Today, another group excursion (never again) to a village, Frutillar, on a clockwise circuit of Lake Lianaquihue. The rain is interspersed with sun and the meadowland is pretty. The guide ekes out the short journey by telling us all about the few factories we pass. However, the main industry here, unsurprisingly, is dairy, producing almost enough to supply the whole of Chile. The lake is a prettily turquoise and there are plenty more wooden buildings, old and new. Frutillar has a modern timber theatre, built over the water (it’s not quite Sydney Opera House) and a little museum, with reconstructed colonial buildings. One affluent hamlet has a clutch of houses that cost over a million dollars each. The guide says they boast a view of six volcanoes in all. Naturally, we can’t see them.

Punta Arenas, Chile

A plane south to Punta Arenas. LATAM sold my booked seat to someone else, as they do, so I’m in my least favourite middle of the row seat. At least they didn’t bump me altogether. The upside is that I’m entertained by Californian Mike, who got the windowseat. He is leading a team of ten to film pumas in Torres del Paine.

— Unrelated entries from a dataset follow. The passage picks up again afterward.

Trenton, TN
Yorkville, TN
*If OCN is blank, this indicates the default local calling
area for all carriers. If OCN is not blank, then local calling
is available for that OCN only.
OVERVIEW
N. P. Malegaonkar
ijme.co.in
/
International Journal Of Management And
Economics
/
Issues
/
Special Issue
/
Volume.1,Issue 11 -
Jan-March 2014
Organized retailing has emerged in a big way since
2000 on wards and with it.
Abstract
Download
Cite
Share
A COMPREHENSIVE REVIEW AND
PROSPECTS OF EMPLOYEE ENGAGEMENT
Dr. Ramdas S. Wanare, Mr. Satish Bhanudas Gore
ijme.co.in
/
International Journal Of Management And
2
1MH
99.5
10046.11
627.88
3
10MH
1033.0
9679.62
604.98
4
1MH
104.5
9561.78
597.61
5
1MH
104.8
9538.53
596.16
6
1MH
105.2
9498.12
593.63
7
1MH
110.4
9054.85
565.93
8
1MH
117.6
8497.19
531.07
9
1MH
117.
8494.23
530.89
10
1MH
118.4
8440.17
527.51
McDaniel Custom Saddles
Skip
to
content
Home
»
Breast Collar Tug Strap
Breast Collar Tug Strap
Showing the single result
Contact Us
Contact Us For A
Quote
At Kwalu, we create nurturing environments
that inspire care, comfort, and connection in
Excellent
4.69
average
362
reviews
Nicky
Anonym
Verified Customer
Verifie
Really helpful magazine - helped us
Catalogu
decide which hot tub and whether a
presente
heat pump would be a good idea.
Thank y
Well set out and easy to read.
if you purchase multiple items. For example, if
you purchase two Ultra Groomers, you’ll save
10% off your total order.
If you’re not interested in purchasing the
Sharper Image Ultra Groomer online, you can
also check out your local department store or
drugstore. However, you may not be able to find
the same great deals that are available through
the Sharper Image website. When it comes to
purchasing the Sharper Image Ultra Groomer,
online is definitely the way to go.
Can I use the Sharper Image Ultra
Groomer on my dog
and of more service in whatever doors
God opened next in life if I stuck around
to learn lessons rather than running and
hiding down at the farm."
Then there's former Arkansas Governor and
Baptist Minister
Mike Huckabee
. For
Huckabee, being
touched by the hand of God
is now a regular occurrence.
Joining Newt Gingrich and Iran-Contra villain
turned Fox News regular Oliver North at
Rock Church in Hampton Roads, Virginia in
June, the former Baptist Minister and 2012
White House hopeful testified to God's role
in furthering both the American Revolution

My hotel is a tall town house at the top of a hill with glassed in restaurant. Here’s a first - my bag is winched up onto the balcony, which has a great view over the most southerly city (on the mainland) in the world. Punta Arenas is much as I remember. It’s an orderly little town, blue, green and red roofs, sweeping down to the sea. There are some stately civic buildings around the central Plaza des Armas.

The air is fresh but not too windy. I’m having a catch-up day. Hairdresser, nails, eyebrows, massage with Cecilia, who performs each operation in a different room of her house. It’s a pleasant way to relax. An uber back to the hotel, the driver gets lost, but instead of charging me extra for the additional time, he deducts money from the charge and refuses to take any more. Amazing.

In the evening an information meeting, flights and arrangements for my trip to Antarctica tomorrow.